Homework is the bane of my existence. As a kid I loved it, but as a parent with a kid who most certainly does not love it, I dread the hour after school that's been set aside for homework in our house. There are only so many times that you can answer the question "But WHY do I have to circle all of the stupid odd numbers in the number search?" before you start contemplating terrible things.
However, here I stand, my mind relatively intact, ready to drop some wisdom bombs on how to stay sane while explaining the difference between long vowels and short vowels.
Step One: 3:00 is not too early to drink
Start out light, of course. A pale ale, maybe a simple chardonnay. Whatever. Pour a glass. You will need it. Pace yourself.
Step Two: Hold your breath and reach into the cavern of horrors
Also known as your child's book bag. Try not to freak out if something sticks to your hand. Pull out homework folder/binder/notebook.
Step Three: Determine what needs to be done. Spoiler: A lot.
I might be remembering wrong, but I don't think I had this much homework in elementary school. Whatever. Make a few piles: reading homework, math homework, social studies. Mourn the death of thousands of trees who gave their lives only to be reincarnated as a worksheet that will inevitably end up in the trash.

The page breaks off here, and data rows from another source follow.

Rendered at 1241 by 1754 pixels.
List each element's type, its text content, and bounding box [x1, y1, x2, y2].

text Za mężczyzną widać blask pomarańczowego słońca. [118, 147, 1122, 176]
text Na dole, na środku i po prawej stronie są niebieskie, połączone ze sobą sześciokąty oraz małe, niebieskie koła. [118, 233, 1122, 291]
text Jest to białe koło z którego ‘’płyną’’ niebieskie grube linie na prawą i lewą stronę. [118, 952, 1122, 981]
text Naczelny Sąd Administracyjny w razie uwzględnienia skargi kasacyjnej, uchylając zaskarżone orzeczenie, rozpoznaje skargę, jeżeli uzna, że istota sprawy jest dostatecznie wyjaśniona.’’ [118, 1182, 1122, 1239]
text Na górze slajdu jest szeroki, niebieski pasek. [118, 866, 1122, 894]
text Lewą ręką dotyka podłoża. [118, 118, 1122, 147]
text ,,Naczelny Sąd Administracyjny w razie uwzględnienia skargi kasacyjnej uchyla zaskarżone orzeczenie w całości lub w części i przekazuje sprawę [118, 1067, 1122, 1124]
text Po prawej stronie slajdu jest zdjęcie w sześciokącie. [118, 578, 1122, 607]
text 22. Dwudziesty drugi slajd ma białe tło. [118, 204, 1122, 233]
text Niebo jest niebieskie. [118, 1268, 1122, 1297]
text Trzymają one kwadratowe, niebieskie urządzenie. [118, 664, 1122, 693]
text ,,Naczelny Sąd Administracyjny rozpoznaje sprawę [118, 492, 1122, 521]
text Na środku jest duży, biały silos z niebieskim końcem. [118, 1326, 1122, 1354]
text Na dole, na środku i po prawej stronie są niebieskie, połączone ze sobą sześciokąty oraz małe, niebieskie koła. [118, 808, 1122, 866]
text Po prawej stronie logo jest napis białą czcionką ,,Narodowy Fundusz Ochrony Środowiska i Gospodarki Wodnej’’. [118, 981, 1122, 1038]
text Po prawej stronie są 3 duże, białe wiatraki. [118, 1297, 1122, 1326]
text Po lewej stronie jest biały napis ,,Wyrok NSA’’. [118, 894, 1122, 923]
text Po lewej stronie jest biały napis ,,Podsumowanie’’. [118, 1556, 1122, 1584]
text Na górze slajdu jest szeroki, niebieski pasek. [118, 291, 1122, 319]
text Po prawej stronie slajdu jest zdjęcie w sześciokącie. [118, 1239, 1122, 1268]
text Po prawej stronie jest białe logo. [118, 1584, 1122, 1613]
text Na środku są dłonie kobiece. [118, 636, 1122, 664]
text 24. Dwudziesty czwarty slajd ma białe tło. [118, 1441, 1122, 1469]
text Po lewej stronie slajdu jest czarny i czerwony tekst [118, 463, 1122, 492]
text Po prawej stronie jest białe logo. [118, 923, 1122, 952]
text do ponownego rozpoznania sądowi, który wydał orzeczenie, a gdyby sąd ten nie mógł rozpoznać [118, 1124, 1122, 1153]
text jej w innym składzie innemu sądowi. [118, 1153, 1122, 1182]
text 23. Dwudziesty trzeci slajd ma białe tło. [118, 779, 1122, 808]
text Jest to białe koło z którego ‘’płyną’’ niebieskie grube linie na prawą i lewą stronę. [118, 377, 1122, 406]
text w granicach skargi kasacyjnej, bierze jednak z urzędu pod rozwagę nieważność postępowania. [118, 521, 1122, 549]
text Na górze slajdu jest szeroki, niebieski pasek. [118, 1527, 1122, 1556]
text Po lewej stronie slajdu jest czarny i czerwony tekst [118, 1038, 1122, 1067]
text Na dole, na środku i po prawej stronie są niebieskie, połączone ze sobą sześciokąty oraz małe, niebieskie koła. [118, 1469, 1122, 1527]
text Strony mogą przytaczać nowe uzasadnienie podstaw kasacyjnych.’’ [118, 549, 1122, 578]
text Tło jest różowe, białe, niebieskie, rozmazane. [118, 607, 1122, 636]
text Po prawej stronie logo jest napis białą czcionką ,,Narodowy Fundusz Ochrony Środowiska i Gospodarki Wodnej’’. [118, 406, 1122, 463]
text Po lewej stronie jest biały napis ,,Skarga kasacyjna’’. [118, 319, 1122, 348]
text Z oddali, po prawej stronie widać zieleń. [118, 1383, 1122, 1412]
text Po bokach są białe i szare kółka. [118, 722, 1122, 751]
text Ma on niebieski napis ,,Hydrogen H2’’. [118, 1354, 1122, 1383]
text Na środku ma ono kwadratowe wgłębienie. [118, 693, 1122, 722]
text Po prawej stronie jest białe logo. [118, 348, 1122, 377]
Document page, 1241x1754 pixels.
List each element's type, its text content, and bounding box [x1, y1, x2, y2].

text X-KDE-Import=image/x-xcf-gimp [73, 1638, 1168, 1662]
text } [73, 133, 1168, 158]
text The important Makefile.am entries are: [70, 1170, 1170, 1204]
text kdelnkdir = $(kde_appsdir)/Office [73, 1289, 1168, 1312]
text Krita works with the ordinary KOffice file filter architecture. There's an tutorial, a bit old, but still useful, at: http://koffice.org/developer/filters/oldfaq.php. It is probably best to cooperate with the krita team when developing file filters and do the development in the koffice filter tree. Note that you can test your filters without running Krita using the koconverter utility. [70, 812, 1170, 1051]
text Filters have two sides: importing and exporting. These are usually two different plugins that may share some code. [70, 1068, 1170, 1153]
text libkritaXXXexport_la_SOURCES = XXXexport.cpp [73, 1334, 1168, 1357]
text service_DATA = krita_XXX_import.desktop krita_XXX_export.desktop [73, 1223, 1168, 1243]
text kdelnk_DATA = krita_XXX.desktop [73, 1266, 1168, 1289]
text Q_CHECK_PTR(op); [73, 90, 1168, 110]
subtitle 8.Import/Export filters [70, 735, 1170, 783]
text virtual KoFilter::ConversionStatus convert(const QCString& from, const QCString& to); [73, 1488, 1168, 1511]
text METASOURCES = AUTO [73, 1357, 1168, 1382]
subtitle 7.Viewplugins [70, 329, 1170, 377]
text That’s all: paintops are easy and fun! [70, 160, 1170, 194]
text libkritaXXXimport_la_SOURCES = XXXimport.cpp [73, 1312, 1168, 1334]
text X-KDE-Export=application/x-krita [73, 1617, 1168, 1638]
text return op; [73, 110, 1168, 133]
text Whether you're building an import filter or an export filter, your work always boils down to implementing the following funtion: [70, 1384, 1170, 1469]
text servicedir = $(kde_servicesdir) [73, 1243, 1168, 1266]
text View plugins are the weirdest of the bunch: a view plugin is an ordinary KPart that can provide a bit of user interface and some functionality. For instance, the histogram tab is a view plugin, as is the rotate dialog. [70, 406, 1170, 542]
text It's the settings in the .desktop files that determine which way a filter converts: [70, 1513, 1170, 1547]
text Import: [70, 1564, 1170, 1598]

Step Four: Time to get started!
Have your kid pick a starting point. Which they will presumably get immediately underway. Right after this glass of water. And this potty break. And this quick snack. And also this pencil needs to be sharpened. A lot.
Step Five: Confiscate pencil sharpener
Hide it on top of the fridge where the beer is. Just so you know, there's beer in there. Just, you know, as a side note.
Step Six: Now it's really time to get started!
Yay, math! Whoops, looks like your child forgot how to subtract double digits. Could you show them once? Really quick, as an example? Maybe one more time? Okay, they think they have it now, if you could just do one more example, yeah, just like that, but make sure you show your work...sucker.
Step Seven: It's time for the migraine minute!
All that whining and pencil sharpening and midafternoon beer has given you a headache! Better take something while your child pretends not to know what a noun is!
Step Eight: Home stretch
Ah, here we are, reading homework. That's the best part of the day, because they have to read silently for 20 minutes. Take this opportunity to do some deep breathing. Inhale the delicious nicotine, exhale all of the good you did for your health by quitting smoking 10 years ago.
Step Nine: Homework check time
Yay! You made it. Math problems have been solved, nouns have been identified, settings have been described. All that's left now is checking it. Oh, too bad. Looks like you accidentally helped with tomorrow's homework. Silly you!
Step Ten: Time to get started!
Remember, there's something profoundly healing about a prolonged crying jag.